Stored data
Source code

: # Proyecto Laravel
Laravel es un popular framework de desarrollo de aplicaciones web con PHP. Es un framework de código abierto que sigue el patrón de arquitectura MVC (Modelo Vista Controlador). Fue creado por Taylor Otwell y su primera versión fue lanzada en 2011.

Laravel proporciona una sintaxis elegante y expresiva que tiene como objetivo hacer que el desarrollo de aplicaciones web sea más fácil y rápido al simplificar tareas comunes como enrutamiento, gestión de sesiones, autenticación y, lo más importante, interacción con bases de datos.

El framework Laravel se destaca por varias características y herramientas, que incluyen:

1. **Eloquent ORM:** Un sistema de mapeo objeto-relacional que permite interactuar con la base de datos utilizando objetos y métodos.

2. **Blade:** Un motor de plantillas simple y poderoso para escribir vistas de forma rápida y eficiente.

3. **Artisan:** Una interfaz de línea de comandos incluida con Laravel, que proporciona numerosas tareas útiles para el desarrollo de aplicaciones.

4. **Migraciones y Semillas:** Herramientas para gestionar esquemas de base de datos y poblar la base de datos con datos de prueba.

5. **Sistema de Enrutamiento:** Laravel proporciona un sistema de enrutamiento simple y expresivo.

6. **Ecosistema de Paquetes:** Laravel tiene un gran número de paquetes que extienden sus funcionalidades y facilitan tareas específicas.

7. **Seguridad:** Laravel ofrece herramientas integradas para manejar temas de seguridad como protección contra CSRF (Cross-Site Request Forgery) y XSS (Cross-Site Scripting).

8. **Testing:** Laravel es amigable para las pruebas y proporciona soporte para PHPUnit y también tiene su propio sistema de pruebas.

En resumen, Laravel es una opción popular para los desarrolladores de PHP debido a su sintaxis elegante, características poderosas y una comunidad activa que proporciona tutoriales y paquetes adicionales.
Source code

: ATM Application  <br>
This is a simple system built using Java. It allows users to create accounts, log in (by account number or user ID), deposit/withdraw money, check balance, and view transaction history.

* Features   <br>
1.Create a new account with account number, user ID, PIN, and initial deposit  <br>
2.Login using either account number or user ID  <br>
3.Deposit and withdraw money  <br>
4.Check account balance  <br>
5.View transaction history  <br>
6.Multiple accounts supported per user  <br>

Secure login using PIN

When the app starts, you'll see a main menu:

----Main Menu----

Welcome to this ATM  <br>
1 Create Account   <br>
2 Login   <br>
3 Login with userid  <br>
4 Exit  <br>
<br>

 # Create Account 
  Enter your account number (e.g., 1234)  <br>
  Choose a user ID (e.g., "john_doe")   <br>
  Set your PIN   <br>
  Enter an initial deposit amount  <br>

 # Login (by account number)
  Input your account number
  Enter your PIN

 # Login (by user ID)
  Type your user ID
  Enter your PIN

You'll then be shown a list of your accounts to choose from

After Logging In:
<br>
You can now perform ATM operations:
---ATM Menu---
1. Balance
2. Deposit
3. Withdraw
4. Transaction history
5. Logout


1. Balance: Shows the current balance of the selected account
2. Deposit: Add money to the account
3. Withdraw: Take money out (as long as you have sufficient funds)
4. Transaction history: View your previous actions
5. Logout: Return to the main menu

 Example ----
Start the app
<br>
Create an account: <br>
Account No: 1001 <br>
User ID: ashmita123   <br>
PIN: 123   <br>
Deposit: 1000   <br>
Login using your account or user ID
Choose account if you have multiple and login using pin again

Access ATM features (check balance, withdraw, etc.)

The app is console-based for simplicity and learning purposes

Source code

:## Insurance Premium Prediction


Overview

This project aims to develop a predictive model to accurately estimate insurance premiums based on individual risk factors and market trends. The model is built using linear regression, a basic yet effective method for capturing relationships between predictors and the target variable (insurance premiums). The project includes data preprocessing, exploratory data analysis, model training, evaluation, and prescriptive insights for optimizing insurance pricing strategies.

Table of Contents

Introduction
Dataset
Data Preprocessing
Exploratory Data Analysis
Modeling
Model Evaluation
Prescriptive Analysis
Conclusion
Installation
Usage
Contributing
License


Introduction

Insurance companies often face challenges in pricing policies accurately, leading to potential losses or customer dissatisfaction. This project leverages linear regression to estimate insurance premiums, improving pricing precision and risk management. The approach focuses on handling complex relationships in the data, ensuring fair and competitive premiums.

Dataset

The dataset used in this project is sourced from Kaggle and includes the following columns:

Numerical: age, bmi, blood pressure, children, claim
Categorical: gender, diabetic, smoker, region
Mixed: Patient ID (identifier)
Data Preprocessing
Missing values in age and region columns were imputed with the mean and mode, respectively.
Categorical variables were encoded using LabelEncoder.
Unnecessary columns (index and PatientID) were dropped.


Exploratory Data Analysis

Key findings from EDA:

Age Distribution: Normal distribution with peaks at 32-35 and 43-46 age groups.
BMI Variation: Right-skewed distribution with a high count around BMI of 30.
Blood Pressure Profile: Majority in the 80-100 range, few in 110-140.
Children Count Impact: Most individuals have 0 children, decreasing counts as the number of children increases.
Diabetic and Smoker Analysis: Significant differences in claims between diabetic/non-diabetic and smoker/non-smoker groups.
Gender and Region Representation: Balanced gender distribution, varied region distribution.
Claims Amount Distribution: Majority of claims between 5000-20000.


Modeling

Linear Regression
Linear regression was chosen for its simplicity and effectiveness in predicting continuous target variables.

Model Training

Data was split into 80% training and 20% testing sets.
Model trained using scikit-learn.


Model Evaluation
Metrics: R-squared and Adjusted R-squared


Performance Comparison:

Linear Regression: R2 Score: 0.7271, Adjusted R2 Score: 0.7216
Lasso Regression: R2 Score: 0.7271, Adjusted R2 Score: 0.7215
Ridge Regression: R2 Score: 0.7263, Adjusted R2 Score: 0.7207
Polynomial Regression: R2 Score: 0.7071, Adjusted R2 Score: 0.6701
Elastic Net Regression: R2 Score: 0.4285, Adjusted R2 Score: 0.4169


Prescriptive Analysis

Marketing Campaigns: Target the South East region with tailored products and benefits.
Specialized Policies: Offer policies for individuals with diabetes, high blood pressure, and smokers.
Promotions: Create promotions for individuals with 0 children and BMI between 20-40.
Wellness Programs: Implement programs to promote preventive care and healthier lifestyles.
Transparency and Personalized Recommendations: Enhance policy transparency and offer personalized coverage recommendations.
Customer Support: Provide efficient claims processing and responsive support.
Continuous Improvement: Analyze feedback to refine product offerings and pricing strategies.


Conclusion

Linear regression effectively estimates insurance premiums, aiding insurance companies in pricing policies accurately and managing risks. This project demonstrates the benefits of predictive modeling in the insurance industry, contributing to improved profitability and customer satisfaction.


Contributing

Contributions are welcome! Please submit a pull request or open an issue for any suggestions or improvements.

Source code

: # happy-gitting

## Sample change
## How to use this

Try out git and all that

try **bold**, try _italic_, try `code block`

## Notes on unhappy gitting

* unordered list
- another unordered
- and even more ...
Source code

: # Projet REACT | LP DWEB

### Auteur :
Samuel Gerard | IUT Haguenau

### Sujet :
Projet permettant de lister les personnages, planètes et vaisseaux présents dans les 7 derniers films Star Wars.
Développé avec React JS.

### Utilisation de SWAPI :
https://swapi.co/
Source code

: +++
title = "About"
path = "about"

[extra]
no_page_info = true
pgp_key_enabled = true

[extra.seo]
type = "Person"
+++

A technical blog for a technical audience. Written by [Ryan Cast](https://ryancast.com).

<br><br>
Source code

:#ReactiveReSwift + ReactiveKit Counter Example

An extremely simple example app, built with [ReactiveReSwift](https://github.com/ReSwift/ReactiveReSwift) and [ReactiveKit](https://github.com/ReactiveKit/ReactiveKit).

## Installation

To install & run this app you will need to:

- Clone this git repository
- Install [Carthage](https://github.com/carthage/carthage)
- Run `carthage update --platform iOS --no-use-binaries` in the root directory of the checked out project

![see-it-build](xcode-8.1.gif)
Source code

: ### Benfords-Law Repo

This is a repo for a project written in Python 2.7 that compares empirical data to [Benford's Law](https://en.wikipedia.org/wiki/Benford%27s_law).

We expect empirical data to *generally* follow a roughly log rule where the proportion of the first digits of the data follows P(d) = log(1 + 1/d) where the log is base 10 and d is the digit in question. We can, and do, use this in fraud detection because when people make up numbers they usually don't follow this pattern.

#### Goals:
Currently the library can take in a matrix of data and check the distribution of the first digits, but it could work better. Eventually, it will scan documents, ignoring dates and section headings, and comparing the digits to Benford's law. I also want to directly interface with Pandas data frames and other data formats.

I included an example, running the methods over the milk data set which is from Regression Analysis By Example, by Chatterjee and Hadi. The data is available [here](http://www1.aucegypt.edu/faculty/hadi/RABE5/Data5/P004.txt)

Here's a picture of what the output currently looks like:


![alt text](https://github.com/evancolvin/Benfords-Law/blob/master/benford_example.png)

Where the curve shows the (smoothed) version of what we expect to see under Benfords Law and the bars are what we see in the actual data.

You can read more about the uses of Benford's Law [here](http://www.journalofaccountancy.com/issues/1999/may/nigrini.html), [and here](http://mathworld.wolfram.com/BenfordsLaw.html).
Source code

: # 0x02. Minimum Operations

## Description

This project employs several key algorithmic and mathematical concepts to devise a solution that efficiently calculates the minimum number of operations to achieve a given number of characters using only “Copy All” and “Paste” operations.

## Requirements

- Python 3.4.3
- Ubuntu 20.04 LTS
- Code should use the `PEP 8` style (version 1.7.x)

DIRECTIVE
The first line of the records and every line down to the line with "Laravel proporciona una" must be quoted exactly; leave out all else.

TASK RESULT
Source code

: # Proyecto Laravel
Laravel es un popular framework de desarrollo de aplicaciones web con PHP. Es un framework de código abierto que sigue el patrón de arquitectura MVC (Modelo Vista Controlador). Fue creado por Taylor Otwell y su primera versión fue lanzada en 2011.

Laravel proporciona una sintaxis elegante y expresiva que tiene como objetivo hacer que el desarrollo de aplicaciones web sea más fácil y rápido al simplificar tareas comunes como enrutamiento, gestión de sesiones, autenticación y, lo más importante, interacción con bases de datos.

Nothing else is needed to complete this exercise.